大蛇のような行列を初めて見た人は何が起きたのかと驚くだろう。場所は東京都庁下ときている。
「新宿ごはんプラス」と「もやい」が毎週土曜に共催する食料配布だ。
2014年7月から「新宿ごはんプラス」単独で始めた。開催日は毎月第1、第3土曜日だった。1回60~80食の配布だった。
「もやい」が加わるようになったのは2020年4月から。コロナ感染に対する緊急事態宣言が東京で初めて発令された月だ。
開催日は毎週土曜日となった。この年は120~180食の間を推移していた。
2021年になってからは280~300食に。きょう10日、用意していた281食は、11分ではけた。コロナ感染の広がりと配布食料の数は比例する。
ベテランのボランティアによると、食料配布に並ぶ人のうち、野宿者と住宅のある人は半々ぐらい、という。
長蛇の列ができるのは、主催者の長年の活動が生活困窮者に知られていることも大きいが、食料を求める人たちへの気配りが並々ならないからだ。撮影NGなのである。

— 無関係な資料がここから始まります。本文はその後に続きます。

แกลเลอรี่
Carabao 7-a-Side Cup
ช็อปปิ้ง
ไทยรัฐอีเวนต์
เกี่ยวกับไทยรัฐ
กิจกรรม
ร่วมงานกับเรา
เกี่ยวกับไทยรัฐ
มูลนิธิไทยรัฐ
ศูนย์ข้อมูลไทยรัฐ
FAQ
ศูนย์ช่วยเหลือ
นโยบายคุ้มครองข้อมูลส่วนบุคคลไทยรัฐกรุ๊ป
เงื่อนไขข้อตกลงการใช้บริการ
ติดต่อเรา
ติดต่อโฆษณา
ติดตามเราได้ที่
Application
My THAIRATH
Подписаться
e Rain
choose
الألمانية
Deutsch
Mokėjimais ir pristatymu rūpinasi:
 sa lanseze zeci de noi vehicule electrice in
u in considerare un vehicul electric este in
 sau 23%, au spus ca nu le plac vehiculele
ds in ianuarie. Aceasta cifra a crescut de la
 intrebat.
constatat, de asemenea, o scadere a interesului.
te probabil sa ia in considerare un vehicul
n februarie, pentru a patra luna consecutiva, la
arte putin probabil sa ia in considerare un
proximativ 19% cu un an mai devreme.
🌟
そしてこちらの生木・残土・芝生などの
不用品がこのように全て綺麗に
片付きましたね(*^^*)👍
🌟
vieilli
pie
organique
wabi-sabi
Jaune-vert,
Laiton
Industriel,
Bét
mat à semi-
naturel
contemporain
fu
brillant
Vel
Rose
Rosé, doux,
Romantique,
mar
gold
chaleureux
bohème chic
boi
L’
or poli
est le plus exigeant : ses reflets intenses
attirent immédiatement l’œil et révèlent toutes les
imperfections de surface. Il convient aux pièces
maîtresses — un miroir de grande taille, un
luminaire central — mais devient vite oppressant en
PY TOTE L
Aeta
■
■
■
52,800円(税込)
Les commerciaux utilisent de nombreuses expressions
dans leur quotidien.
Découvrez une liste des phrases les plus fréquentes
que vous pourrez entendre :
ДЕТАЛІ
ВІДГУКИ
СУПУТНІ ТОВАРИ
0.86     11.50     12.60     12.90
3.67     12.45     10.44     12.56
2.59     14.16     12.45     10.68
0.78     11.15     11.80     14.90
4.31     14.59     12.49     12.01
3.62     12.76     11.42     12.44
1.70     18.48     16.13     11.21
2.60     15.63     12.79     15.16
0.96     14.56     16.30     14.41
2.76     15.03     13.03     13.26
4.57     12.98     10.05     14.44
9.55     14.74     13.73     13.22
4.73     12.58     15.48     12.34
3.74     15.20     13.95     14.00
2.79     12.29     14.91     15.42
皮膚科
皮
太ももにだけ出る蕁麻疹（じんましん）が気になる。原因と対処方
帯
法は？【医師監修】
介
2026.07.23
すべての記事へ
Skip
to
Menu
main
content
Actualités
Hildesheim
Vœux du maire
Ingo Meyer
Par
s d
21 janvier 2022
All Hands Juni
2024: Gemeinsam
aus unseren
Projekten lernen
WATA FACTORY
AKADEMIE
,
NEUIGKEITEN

「もやい」の大西連代表は「何よりプライバシー。カメラを向けられると怖くなって来れない人もいる」と説明する。取材拒否ではないのである。
別の食料配布を取材していた時のことだ。食料を受け取りに来た男性に「お顔は写しませんから」と言ったのだが、男性は食料に近づかなかった。そこで田中は先に撤退した。
後ろ姿でも肩から下でも、見る人が見れば分かる。親戚に知られたくない。借金を抱えていたりする。
生活困窮者は他人に言えない事情を抱えている。彼らにカメラを向けようとした田中は配慮に欠けていた。男性の悲しそうな顔が忘れられない。
駅前で開催される食料配布に行列ができないのは、人目が気になるからだろう。この逆が室内での開催だ。瞬く間に食料ははける。
夜の帳が完全に降りてから店の脇にそっと出す「夜の無料弁当」は、人目につかずに済む。生活困窮者にとって有難い配慮だ。
メディアに紹介されると主催者への支援の輪が広がる。しかし一方で生活困窮者のプライバシーを脅かす。ジレンマを抱えながらの取材だ。